Hay romances populares que se imponen por encima del contexto, de las camisetas de turno y hasta del estadio donde se juegue. Este sábado, cuando Boca enfrente a Vélez por el Torneo Clausura, el Tomás Adolfo Ducó de Parque Patricios será el escenario de una postal cargada de emotividad y nostalgia: el hincha xeneize volverá a cruzar miradas con Guillermo Barros Schelotto.

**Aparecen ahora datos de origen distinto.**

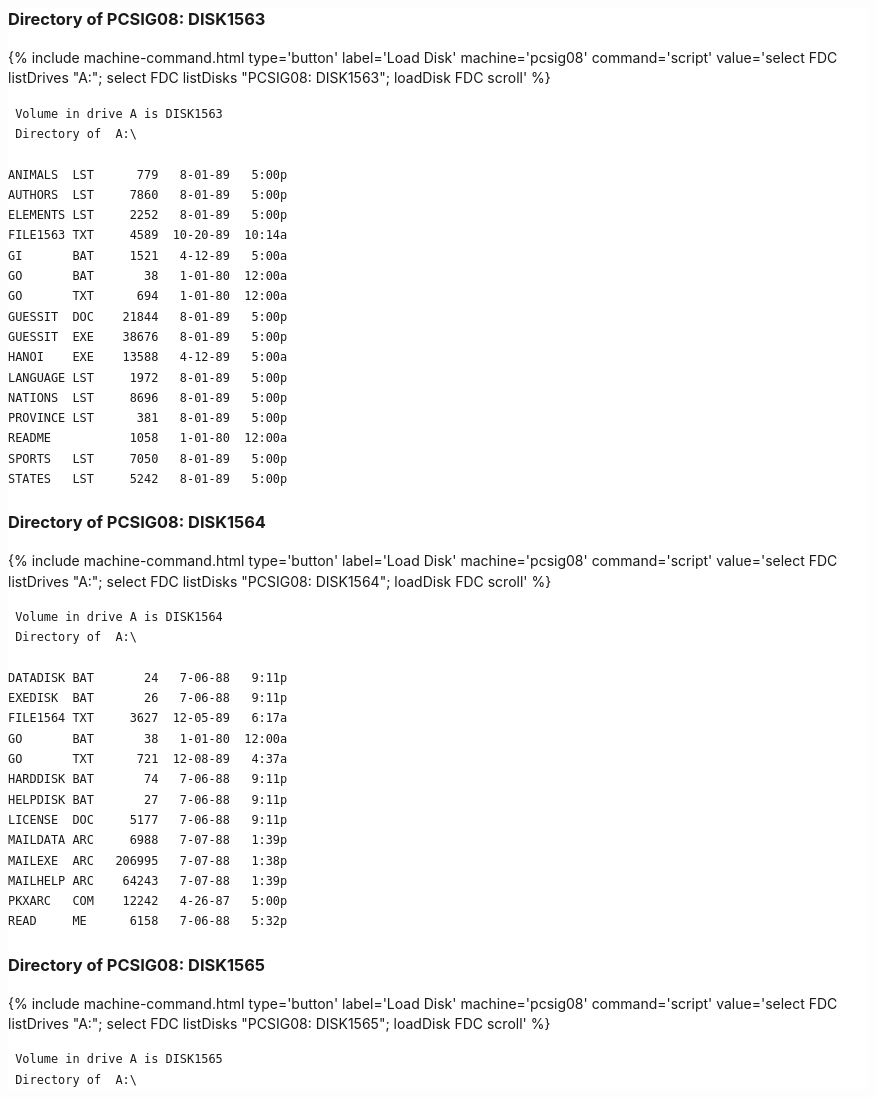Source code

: ### Directory of PCSIG08: DISK1563

{% include machine-command.html type='button' label='Load Disk' machine='pcsig08' command='script' value='select FDC listDrives "A:"; select FDC listDisks "PCSIG08: DISK1563"; loadDisk FDC scroll' %}

     Volume in drive A is DISK1563
     Directory of  A:\
    
    ANIMALS  LST      779   8-01-89   5:00p
    AUTHORS  LST     7860   8-01-89   5:00p
    ELEMENTS LST     2252   8-01-89   5:00p
    FILE1563 TXT     4589  10-20-89  10:14a
    GI       BAT     1521   4-12-89   5:00a
    GO       BAT       38   1-01-80  12:00a
    GO       TXT      694   1-01-80  12:00a
    GUESSIT  DOC    21844   8-01-89   5:00p
    GUESSIT  EXE    38676   8-01-89   5:00p
    HANOI    EXE    13588   4-12-89   5:00a
    LANGUAGE LST     1972   8-01-89   5:00p
    NATIONS  LST     8696   8-01-89   5:00p
    PROVINCE LST      381   8-01-89   5:00p
    README           1058   1-01-80  12:00a
    SPORTS   LST     7050   8-01-89   5:00p
    STATES   LST     5242   8-01-89   5:00p

### Directory of PCSIG08: DISK1564

{% include machine-command.html type='button' label='Load Disk' machine='pcsig08' command='script' value='select FDC listDrives "A:"; select FDC listDisks "PCSIG08: DISK1564"; loadDisk FDC scroll' %}

     Volume in drive A is DISK1564
     Directory of  A:\
    
    DATADISK BAT       24   7-06-88   9:11p
    EXEDISK  BAT       26   7-06-88   9:11p
    FILE1564 TXT     3627  12-05-89   6:17a
    GO       BAT       38   1-01-80  12:00a
    GO       TXT      721  12-08-89   4:37a
    HARDDISK BAT       74   7-06-88   9:11p
    HELPDISK BAT       27   7-06-88   9:11p
    LICENSE  DOC     5177   7-06-88   9:11p
    MAILDATA ARC     6988   7-07-88   1:39p
    MAILEXE  ARC   206995   7-07-88   1:38p
    MAILHELP ARC    64243   7-07-88   1:39p
    PKXARC   COM    12242   4-26-87   5:00p
    READ     ME      6158   7-06-88   5:32p

### Directory of PCSIG08: DISK1565

{% include machine-command.html type='button' label='Load Disk' machine='pcsig08' command='script' value='select FDC listDrives "A:"; select FDC listDisks "PCSIG08: DISK1565"; loadDisk FDC scroll' %}

     Volume in drive A is DISK1565
     Directory of  A:\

Sin la Bombonera disponible para el partido, la hinchada azul y oro convertirá las tribunas del Ducó en un abrazo multitudinario hacia uno de los hombres que mejor tradujo el ADN del club dentro y fuera de la cancha.
Guillermo Barros Schelotto, entrenador de Vélez
El deseo del propio Mellizo había sido claro días atrás, tras su victoria ante Independiente en Liniers: "Me gustaría que el partido contra Boca se juegue en la Bombonera". No era una declaración con doble intención ni una maniobra mediática, sino la confesión genuina de alguien que siente parte de la institución.
Aunque la mudanza al estadio de Huracán privó a la jornada de ese marco sagrado, el sentimiento de la gente no se altera. Para el hincha de La Ribera, Guillermo es la gambeta de la era dorada de Carlos Bianchi, la picardía para jugar clásicos y, sobre todo, el último gran director técnico que tuvo el club.